Records excerpted from a collection

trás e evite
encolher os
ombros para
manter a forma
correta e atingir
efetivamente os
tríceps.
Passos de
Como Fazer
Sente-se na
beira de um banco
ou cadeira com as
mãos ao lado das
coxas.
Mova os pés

» Task prompt
The records above need to be retyped in full, exactly as given.

» Task response
trás e evite
encolher os
ombros para
manter a forma
correta e atingir
efetivamente os
tríceps.
Passos de
Como Fazer
Sente-se na
beira de um banco
ou cadeira com as
mãos ao lado das
coxas.
Mova os pés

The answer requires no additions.